Constraints and branching in -fanalyzer

public inbox for gcc@gcc.gnu.org
 help / color / mirror / Atom feed

From: David Malcolm <dmalcolm@redhat.com>
To: "brian.sobulefsky" <brian.sobulefsky@protonmail.com>, gcc@gcc.gnu.org
Subject: Constraints and branching in -fanalyzer
Date: Sat, 20 Feb 2021 15:42:07 -0500	[thread overview]
Message-ID: <5f1dd86eca9c04e437aed56ca2522405b19bf1c6.camel@redhat.com> (raw)
In-Reply-To: <2kjoI-lyNji8HmMtXXtDIAN8A6fOHZzTSVfFanfvT4AVnqDwk5ULV5LMA349hKnWdNdMJzR-Z6xBXveZp2P8bVukhcLYh_Ejuo6IRwCQPTQ=@protonmail.com>

[Moving this discussion from offlist to the GCC mailing list (with
permission) and tweaking the subject]

On Sat, 2021-02-20 at 02:57 +0000, brian.sobulefsky wrote:
> Yeah, its a lot to take in. For the last one, it was just about
> storing and retrieving data and I ignored everything else about the
> analyzer, and that was hard enough.

Well done on making it this far; I'm impressed that you're diving into
some of the more difficult aspects of this code, and seem to be coping.

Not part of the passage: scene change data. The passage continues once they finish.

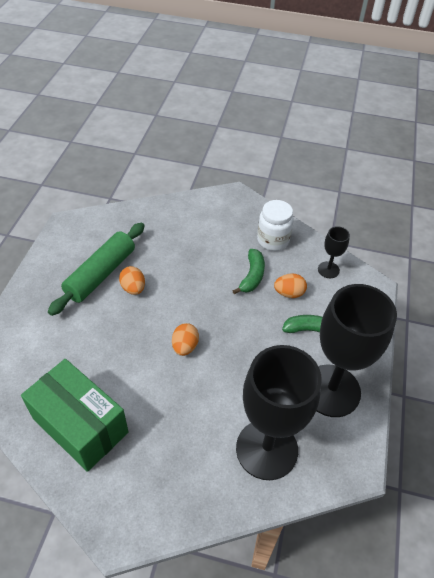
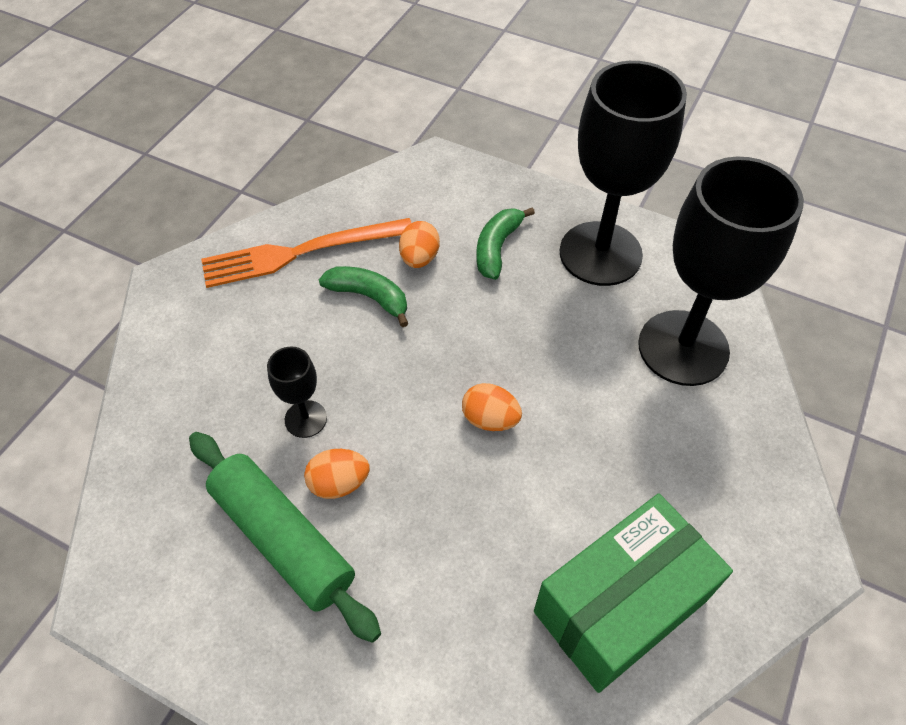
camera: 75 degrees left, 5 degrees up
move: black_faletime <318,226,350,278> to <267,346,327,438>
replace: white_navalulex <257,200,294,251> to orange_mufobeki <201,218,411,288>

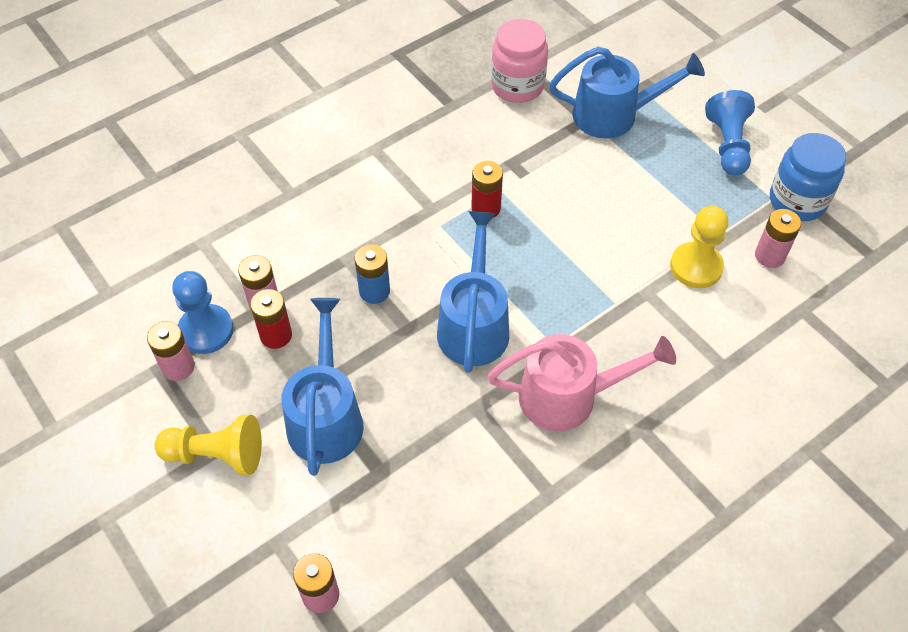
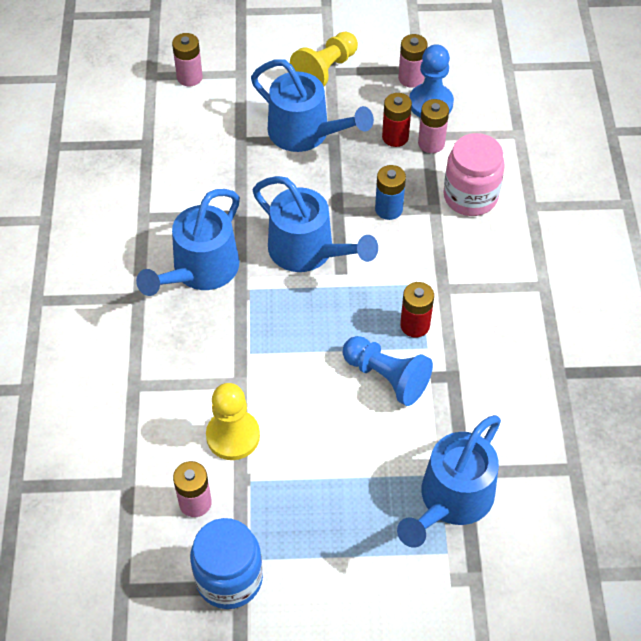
camera: 125 degrees right, 0 degrees up
move: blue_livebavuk <705,90,755,175> to <343,336,433,406>; pink_navalulex <491,19,548,103> to <443,133,505,216>
recolor: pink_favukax <488,334,676,431> to blue_favukax <136,189,240,296>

> I am working on PR94362, which originates from a false positive found
> compiling openssl. It effectivly amounted to not knowing that idx >=
> 0 within the loop for(; idx-- >0 ;).
> 
> It turns out there are two problems here. One has to do with the
> postfix operator, and yes, the analyzer currently does not know that
> i >= 0 within an if block like if(idx-- > 0). That problem was easy
> and I got it to work within a few days with a relatively simple
> patch. I thought I was going to be submitting again.
> 
> The second part is hard. It has to do with state merging and has
> nothing to do with the postfix operator. It fails for all sorts of
> operators when looping. In fact, the following fails:
> 
> if(idx < 0)
>   idx = 0;
> __analyzer_eval(idx >= 0);
> 
> which is devastating if you are hoping the analyzer can "understand"
> a loop. Even with my first fix (which gives one TRUE when run on a
> for loop), there is the second "iterated" pass, which ends up with a
> widening_svalue (I'm still trying to wrap my head around that one
> too), that gives an UNKNOWN

FWIW "widening" in this context is taken from abstract interpretation;
see e.g. the early papers by Patrick and Radhia Cousot; the idea is to
jump ahead of an infinitely descending chain of values to instead go
directly to a fixed point in a (small) finite number of steps.  (I've
not attempted the narrowing approach, which refines it further to get a
tighter approximation).


> So I am trying to follow how states are merged, but that means I need
> to at least sort of understand the graphs. I do know that the actual
> merging follows in the PK_AFTER_SUPERNODE branch, with the call to
> node->on_edge, which eventually gets you to maybe_update_for_edge and
> the for_each_fact iterator.

I have spent far too many hours poring over graph dumps from the
analyzer, and yes, grokking the state merging is painful, and I'm sure
there are many bugs.

Are you familiar with the various dump formats for the graph?  In
particular the .dot ones?  FWIW I use xdot.py for viewing them:
  https://github.com/jrfonseca/xdot.py
(and indeed am the maintainer of the Fedora package for it); it has a
relatively quick and scalable UI for navigating graphs, but at some
point even it can't cope.
I started writing a dedicated visualizer that uses some of xdot.py's
classes:
  https://github.com/davidmalcolm/gcc-analyzer-viewer
but it's early days for that.



> I watched a merge in the debugger yesterday for the if example above
> and watched the unknown_svalues be made for the merged state, but it
> was still too much to take in all at once for me to know where the
> solution is.

One other nasty problem with the state merging code is that any time I
touch it, there are knock-on effects where other things break (e.g.
loop analysis stops converging), and as I fix those, yet more things
break, which is demoralizing (3 steps forward, 2 steps back).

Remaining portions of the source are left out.